The expression levels of band 3 are directly correlated with the efficiencies of blood CO₂/HCO₃^— exchange. (Top) Intraerythrocytic CO₂/HCO₃^— exchange in tissues or in lung alveoli is summarized in the reversible chemical reaction catalyzed by CAII [CO_2(g) + H₂O ⇌ HCO₃^—_(aq) + H⁺_(aq)]. When RBCs circulate to systemic capillaries, tissue metabolite CO₂ enters RBCs to be converted into HCO₃^— by intraerythrocytic CAII. HCO₃^—, one of the two products from this forward reaction, exits from RBCs through band 3 (shown by the blue arrow which indicates the direction of the reaction in tissues).
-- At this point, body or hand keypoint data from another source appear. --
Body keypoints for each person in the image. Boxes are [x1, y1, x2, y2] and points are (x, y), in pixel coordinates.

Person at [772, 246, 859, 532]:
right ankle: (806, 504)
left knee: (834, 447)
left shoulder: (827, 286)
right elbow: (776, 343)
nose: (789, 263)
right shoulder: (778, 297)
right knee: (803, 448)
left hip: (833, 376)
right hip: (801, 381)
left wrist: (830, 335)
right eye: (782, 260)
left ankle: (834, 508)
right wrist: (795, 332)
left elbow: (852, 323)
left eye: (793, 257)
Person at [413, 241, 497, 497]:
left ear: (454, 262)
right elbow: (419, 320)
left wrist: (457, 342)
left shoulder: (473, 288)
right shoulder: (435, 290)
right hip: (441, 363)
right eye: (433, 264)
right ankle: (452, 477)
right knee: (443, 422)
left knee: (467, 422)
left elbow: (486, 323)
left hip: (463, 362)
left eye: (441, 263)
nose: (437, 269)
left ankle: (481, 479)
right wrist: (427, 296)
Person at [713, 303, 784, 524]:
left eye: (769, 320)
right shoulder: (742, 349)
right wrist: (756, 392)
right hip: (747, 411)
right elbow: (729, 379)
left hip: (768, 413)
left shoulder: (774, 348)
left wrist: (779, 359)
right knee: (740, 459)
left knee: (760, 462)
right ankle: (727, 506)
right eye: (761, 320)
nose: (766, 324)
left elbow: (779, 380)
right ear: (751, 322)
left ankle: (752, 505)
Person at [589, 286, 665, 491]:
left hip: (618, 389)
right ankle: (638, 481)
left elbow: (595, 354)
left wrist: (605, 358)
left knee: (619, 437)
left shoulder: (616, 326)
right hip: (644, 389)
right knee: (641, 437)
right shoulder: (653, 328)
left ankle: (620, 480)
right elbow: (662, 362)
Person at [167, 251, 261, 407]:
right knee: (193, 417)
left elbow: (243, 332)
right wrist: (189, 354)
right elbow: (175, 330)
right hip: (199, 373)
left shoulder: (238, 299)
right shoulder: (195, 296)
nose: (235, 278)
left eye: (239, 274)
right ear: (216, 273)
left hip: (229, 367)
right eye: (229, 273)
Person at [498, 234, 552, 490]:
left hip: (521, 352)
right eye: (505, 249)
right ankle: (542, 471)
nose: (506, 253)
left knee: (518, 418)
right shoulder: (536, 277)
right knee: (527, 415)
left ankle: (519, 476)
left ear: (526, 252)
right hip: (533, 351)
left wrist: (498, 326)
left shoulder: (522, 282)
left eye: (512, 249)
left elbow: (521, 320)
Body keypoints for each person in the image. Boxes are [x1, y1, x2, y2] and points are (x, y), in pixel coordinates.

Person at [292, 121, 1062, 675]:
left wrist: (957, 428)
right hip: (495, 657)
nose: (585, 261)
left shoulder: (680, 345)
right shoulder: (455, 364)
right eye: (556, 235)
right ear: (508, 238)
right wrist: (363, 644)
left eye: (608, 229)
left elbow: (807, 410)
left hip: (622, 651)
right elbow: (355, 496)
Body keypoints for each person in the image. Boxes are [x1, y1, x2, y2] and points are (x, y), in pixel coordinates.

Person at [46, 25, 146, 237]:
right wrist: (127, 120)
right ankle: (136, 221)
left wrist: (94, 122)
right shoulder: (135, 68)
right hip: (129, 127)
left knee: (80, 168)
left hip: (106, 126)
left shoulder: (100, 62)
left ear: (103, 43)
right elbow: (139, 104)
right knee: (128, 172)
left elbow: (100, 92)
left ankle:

The direction of the counterion Cl^— flux through band 3 is indicated by a black arrow. Proton, the other product generated by the forward reaction, is absorbed by deoxy Hb^— that is transiently associated with band 3 (shown by a dotted line connecting Hb^— and H⁺). When RBCs circulate to the lungs, HCO₃^— rushes into RBCs to be converted into CO₂ for expiration (shown by the pink arrow which indicates the reverse direction of the reaction). Band 3 is symbolized as the green dimeric gate. (Bottom) The spectrum of band 3 expression levels in RBCs is outlined in the shaded green bar; their differential impacts on blood CO₂ transport are illustrated in the four cartoon diagrams below. The four bottom diagrams from left to right: (1) Absence of band 3 reduces much HCO₃^— transport across the RBC membrane, rendering CO₂/HCO₃^— exchange to be very inefficient. (2) Low band 3 expression can be found in some band 3/GPA mutations that result in semi-dysfunctional band 3 transporters, as described in the section of “Low or no band 3 expression” (shown here by the brown/green gate symbols for “structurally abnormal band 3”). (3) Normal band 3 expression. (4) Higher band 3 expression in GP.Mur RBCs (shown by more green gates on the cell membrane) increases the efficiency as well as the capacity of intraerythrocytic CO₂/HCO₃^— conversion and HCO₃^— transport across the RBC membrane. The different numbers of CO₂/HCO₃^— in the bottom four diagrams represent schematically the different magnitudes of CO₂/HCO₃^— fluxes (metabolic flows) that correspond to the different levels of band 3 expression on the red cell membrane; they do not reflect extracellular concentrations of CO₂ and HCO₃^—.

FIGURE 3

A revised model for the “CO₂-transport metabolon.” As illustrated in the cartoon diagram, the CO₂-transport metabolon can be deemed as a transiently extended CAII machinery, which is built upon transient interactions among the four proteins: AQP1, erythroid AE1, CAII, and deoxy Hb^— (shown by red dotted lines). The C-terminal and N-terminal regions of AE1 are indicated by (C) and (N). Illustrated here in gray arrow lines is the direction of the conversion reaction in systemic capillaries: CO₂ is converted into HCO₃^—, followed by export of bicarbonate and absorption of proton by Hb^—.